▸ **What is being asked**: From the first line of the entries below to the line with "Document page, 975x1418 pixels.", give each line again exactly.
▬▬▬▬▬▬
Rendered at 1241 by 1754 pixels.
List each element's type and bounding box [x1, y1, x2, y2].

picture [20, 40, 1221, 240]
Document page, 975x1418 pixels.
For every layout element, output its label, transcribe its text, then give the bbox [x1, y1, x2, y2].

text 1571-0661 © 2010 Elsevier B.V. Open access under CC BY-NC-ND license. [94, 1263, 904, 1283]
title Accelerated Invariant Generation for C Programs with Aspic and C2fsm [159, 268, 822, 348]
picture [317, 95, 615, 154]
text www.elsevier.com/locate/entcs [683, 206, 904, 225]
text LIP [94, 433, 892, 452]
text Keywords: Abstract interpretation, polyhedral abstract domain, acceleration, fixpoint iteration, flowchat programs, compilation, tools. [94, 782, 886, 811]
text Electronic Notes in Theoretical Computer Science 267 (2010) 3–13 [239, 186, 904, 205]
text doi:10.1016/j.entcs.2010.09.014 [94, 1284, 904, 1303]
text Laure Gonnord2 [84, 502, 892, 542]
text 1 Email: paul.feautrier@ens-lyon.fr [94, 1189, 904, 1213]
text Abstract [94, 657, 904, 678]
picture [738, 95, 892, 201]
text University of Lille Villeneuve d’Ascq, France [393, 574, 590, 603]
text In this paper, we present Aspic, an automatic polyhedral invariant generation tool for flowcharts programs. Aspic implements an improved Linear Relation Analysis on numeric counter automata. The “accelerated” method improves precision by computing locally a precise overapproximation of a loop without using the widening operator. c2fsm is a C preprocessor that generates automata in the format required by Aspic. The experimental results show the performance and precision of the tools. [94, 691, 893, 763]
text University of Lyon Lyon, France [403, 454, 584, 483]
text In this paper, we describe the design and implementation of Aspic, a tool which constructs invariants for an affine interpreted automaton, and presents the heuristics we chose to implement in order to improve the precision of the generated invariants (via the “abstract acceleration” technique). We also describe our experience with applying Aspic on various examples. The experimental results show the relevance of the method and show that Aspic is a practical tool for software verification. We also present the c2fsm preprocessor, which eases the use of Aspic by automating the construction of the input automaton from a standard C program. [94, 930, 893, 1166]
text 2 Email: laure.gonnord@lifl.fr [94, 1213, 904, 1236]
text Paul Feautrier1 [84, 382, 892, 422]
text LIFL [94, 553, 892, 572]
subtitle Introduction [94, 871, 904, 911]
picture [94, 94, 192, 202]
▬▬▬▬▬▬
▸ **Your response**:
Rendered at 1241 by 1754 pixels.
List each element's type and bounding box [x1, y1, x2, y2].

picture [20, 40, 1221, 240]
Document page, 975x1418 pixels.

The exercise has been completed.